Chapter 3 - Rindu yang Terbayar
Sambil menunggu kawan
saya datang, saya sempat mengabadikan kemegahan Hotel Niagara yang tampak
sangat cantik di pagi hari. Waktu menunjukkan pukul 05.30, namun suasana sudah
cerah, mempertegas lekuk bangunan hotel yang anggun. Saya memang penyuka segala
sesuatu yang klasik dan antik.
![]() |
Hotel Niagara |
Setiba di rumahnya
yang bergaya klasik, ia menyerahkan Azky kepada ibunya, dan kami pun langsung
berpelukan. Pelukan yang meluruhkan rasa rindu setelah bertahun-tahun tidak
berjumpa. Kami segera larut dalam percakapan, dan saya memberikan oleh-oleh
pesanannya: gemblong dan roti gambang khas Bogor. Secangkir teh panas dan
sepiring ubi goreng menjadi saksi hangatnya pagi itu, ketika kami mulai
merencanakan tujuan pertama hari ini: tentu saja, kampus UB!
Setelah mandi dan
menyegarkan diri, saya kira ubi goreng adalah menu sarapan pagi itu. Ternyata,
masih ada kejutan lain. Teman saya memang piawai memasak dan membuat kue. Ia
menyajikan puding karamel dengan rasa pahit karamel yang pas—sempurna bagi
penyuka kopi seperti saya. Satu, dua, tiga sendok besar langsung habis masuk
perut. Kalau saja kami tidak merencanakan mampir ke warung Asih dekat Stasiun
Lawang untuk menyantap krengsengan khas Malang, saya pasti akan tambah lagi.

----

• TUGAS YANG DIKERJAKAN:
**a.** Menurut penggalan teks di atas, oleh-oleh apa yang diberikan kepada teman sesuai pesanannya?
**b.** Salin dari penggalan teks di atas bagian yang dimulai pada kata-kata yang memuat "Chapter 3 - Rindu" dan berhenti setelah "klasik dan antik.".

----

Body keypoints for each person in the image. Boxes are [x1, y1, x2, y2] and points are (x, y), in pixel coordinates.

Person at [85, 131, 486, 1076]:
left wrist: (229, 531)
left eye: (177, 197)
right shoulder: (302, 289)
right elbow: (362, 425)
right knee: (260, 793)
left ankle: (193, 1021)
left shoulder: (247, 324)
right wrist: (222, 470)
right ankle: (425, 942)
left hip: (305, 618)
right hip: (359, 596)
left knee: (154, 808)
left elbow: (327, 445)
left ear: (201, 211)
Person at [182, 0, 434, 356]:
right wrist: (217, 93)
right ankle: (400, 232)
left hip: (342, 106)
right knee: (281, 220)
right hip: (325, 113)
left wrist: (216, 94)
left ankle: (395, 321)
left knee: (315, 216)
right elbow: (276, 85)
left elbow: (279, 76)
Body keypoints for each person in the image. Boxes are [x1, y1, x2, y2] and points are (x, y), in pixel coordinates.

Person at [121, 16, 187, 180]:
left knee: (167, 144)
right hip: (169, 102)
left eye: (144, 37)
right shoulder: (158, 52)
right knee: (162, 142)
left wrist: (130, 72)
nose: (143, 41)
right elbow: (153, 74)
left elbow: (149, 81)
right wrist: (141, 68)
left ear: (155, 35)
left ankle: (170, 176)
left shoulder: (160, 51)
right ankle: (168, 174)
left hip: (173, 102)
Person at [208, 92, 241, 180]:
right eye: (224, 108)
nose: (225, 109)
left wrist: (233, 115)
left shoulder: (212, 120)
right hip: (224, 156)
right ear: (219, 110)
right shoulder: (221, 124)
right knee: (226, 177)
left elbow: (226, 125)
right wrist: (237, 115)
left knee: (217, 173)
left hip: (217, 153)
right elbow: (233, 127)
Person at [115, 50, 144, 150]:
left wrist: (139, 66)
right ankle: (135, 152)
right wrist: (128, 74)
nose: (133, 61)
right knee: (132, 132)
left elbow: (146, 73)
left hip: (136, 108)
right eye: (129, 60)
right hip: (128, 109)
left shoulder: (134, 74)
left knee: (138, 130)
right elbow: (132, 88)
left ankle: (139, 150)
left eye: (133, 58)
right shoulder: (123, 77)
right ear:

----

• JAWABAN BERNOMOR:
**a.** Gemblong dan roti gambang khas Bogor.

**b.**
Chapter 3 - Rindu yang Terbayar
Sambil menunggu kawan
saya datang, saya sempat mengabadikan kemegahan Hotel Niagara yang tampak
sangat cantik di pagi hari. Waktu menunjukkan pukul 05.30, namun suasana sudah
cerah, mempertegas lekuk bangunan hotel yang anggun. Saya memang penyuka segala
sesuatu yang klasik dan antik.